======== Page text
Wow to be a Northeasterner!! (2 of 12)
I grew up at a time when identity was not a marker as it is today. We were taught by Anglo Indian teachers and told to speak English in class so we did that unconsciously even with those we shared a common mother tongue. We just were. We did not have to wrack our brains to define ourselves. There was no need to freeze one's identity. We were all citizens with a shared vision for the future. Since we did not have a university of our own Guwahati was the furthest that people would go to for their Masters degree. Only a few among the elite went to Calcutta University.
We were then still part of Assam. Then came 1972 and Meghalaya was born. It was then that we began to worry about our identity, to construct the enemy and the enemy is the 'other' who does not speak your language. Unfortunately this continues. At a personal level I taught my children to never use the word "Dkhar" (a word used to refer to non-tribals) since I found it pejorative. Also, how can I forget that I am of mixed parentage (my father was a Muslim from Assam; so was my stepfather). We Khasis use cuss words while referring to the Dkhar; the commonest one is Khar- iap. How I hated that word! It jarred in my sub-conscious mind.
But being a half Khasi (khun shiteng or khun Dkhar) as we are referred to, has its plus points. Since I did not have the conventional Mongoloid features (although my flattish, roundish nose and my height was a dead giveaway) travelling to different parts of this country was never a problem. I am not given to regurgitating on the victimhood syndrome – an art perfected by quite a few of our people, especially those based in Delhi and looking for foreign doles, "to assist the poor tribals back home," while they draw handsome salaries measured by dollars for themselves.
================
======== Recorded information
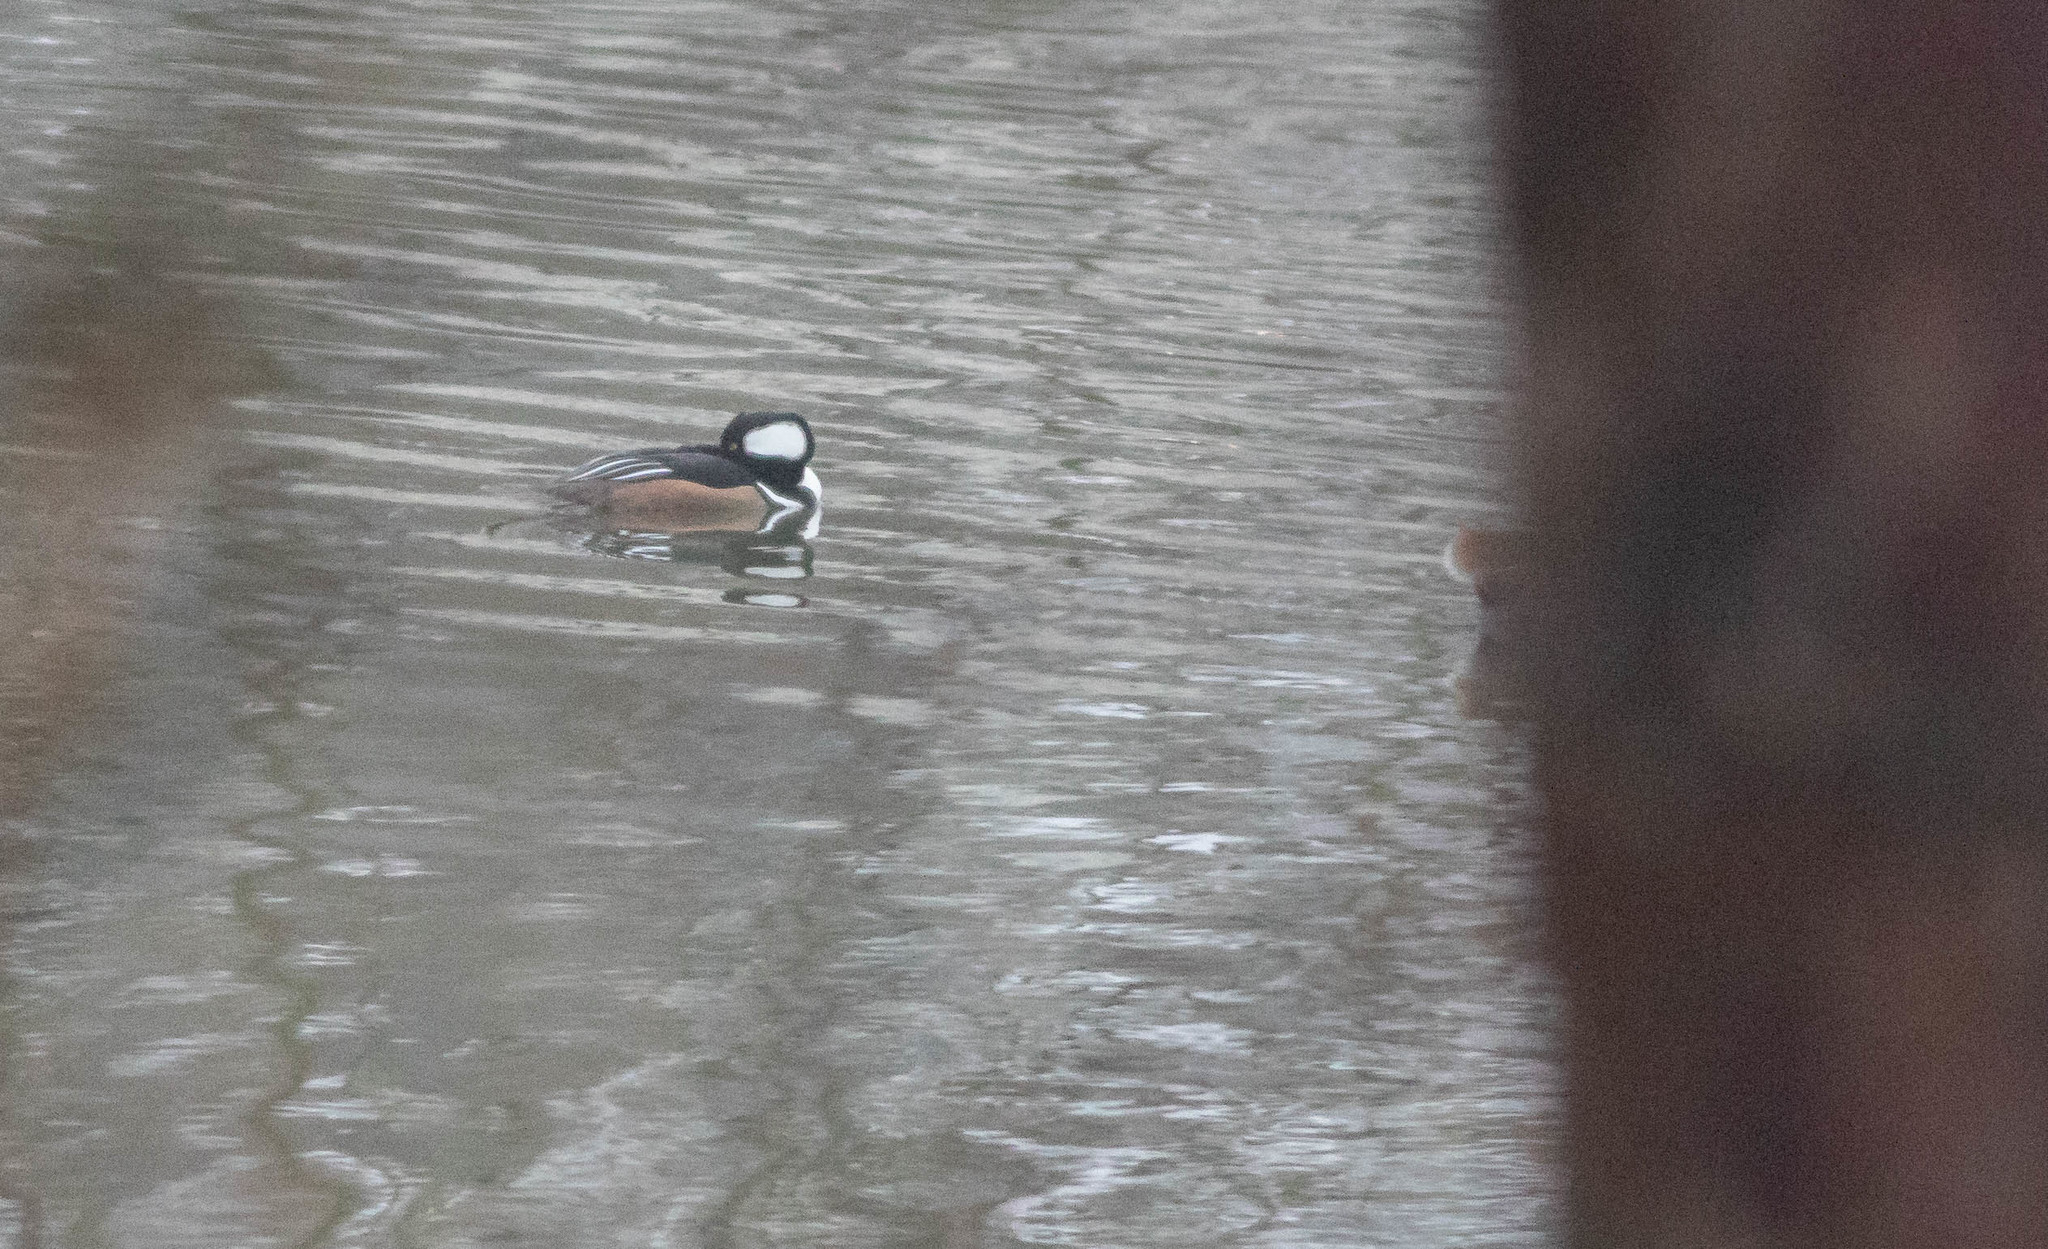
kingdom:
================
## Given task
Answer these from the essay on growing up in Meghalaya above:
(a) In what year was Meghalaya born?
(b) Since there was no university of their own, what was the furthest place people would go for a Masters degree?
(c) What word were the writer's children taught never to use, and whom does it refer to?

## Correct answer
(a) 1972
(b) Guwahati
(c) "Dkhar," which refers to non-tribals